Even though the two of us have focused mostly on variable annuities during our collective 75+ years in the annuity business, if we were to start over today knowing all we have learned, we believe we would probably design index annuities (IAs) rather than VAs.
We say this despite all the controversy over index products, despite the bad reputation that some index products have with regulators and despite the bad press many have had with the financial media.
In fact, we believe an index product can accomplish most of the goals of a VA and of a traditional fixed annuity (FA) and yet be free of many problems inherent with both.

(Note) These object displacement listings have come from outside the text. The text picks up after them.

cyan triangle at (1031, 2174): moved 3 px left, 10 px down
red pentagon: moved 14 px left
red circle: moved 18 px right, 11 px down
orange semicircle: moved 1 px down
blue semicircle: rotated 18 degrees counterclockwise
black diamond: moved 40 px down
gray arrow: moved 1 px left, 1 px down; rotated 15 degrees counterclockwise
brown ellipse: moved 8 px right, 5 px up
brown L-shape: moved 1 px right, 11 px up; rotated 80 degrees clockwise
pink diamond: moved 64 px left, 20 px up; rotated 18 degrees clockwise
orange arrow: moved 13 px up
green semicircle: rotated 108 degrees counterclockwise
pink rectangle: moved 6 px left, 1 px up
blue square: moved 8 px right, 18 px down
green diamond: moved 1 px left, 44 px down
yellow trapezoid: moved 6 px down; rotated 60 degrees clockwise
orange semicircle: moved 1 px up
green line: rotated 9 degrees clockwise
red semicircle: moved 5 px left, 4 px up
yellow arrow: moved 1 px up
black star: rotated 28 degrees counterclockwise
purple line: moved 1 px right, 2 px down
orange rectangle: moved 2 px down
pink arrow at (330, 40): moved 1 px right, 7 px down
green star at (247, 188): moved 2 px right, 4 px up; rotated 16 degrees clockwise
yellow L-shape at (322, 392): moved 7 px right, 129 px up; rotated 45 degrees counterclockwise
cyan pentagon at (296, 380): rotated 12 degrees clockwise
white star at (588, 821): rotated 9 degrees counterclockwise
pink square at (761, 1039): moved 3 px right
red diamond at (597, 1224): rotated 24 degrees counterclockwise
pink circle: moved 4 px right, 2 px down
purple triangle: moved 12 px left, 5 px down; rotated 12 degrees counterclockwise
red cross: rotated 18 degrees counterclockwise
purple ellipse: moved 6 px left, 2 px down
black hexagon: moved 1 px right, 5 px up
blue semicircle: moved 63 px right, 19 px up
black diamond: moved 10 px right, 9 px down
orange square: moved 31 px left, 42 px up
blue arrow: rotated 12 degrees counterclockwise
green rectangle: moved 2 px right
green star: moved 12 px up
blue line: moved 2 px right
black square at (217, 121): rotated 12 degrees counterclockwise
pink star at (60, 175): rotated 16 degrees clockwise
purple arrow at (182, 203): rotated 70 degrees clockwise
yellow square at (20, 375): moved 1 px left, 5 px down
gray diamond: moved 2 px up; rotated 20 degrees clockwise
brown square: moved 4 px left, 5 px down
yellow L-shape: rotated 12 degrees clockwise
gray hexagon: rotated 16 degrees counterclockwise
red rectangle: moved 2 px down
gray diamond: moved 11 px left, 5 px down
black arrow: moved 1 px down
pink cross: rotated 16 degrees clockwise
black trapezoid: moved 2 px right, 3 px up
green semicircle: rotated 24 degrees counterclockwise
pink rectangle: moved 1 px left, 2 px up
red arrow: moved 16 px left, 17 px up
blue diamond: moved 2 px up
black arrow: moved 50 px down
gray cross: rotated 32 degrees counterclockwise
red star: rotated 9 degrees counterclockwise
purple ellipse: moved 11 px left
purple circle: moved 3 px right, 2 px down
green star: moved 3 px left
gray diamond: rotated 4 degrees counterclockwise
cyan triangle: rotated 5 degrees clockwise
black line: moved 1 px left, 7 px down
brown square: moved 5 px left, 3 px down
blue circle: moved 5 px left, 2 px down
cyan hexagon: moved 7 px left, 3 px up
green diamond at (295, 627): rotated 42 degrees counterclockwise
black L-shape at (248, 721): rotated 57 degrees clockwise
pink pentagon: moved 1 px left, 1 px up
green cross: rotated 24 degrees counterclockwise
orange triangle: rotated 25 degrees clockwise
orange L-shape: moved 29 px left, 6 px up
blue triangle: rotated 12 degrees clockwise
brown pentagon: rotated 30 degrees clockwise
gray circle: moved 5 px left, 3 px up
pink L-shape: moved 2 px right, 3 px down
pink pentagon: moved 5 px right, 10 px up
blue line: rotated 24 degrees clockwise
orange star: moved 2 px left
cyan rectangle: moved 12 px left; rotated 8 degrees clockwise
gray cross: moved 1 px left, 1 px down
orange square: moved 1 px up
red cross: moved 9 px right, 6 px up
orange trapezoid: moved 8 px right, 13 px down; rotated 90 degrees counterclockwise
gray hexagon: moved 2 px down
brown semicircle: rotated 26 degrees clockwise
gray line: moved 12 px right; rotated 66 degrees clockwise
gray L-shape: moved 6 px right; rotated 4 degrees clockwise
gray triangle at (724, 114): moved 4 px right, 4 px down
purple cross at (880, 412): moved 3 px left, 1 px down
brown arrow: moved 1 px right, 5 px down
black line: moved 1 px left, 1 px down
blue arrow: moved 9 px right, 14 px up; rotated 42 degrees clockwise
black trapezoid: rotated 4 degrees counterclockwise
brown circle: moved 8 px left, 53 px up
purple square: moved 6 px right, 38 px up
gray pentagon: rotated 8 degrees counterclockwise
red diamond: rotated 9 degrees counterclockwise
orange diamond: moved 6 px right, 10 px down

The VA was originally created to provide retirement funds that could not be outlived while affording protection against the ravages of inflation of a portfolio of professionally managed and widely diversified equity investments. But shortly after their creation, federal securities regulators determined that VAs were little more than mutual funds with slight trappings of insurance and thus were not exempt from federal securities registration and regulation.
The US Supreme Court, in SEC v. VALIC, 359 U.S. 65 (1959), agreed, and so the VA entered an era of multiple levels of regulation–not only by the SEC, but also by state insurance regulators and the National Association of Securities Dealers.
In recent years, even state securities regulators have begun to try to exercise degrees of jurisdiction over VAs and their sales process.
The regulation is such that it seems the only thing more thoroughly regulated than VAs is nuclear waste.
The critical element in the Supreme Court decision to subject VAs to federal securities regulation was the fact that the entire investment risk in a VA is, unlike with traditional FAs, shifted from the insurer to the policy owner. Thus, the court determined that a VA was not the type of annuity Congress intended to be exempt from the federal securities laws. The result is the abundance of regulation that the product is subjected to today.
By comparison, IAs have the ability to provide consumers with the VA’s 2 main advantages: income for life and a hedge against inflation. Yet, the IA insurer guarantees stated principal and a minimum investment return. These factors operate to retain the most meaningful elements of the investment risk in the insurer, rather than shifting it to the policy owner.
It is this guarantee of investment results that enables the IA to avoid the federal securities laws and to remain subject only to the regulatory constraints applicable to life insurance products.
Recent pronouncements by the NASD have caused concern regarding whether IAs would continue to be treated as “insurance” rather than “securities.”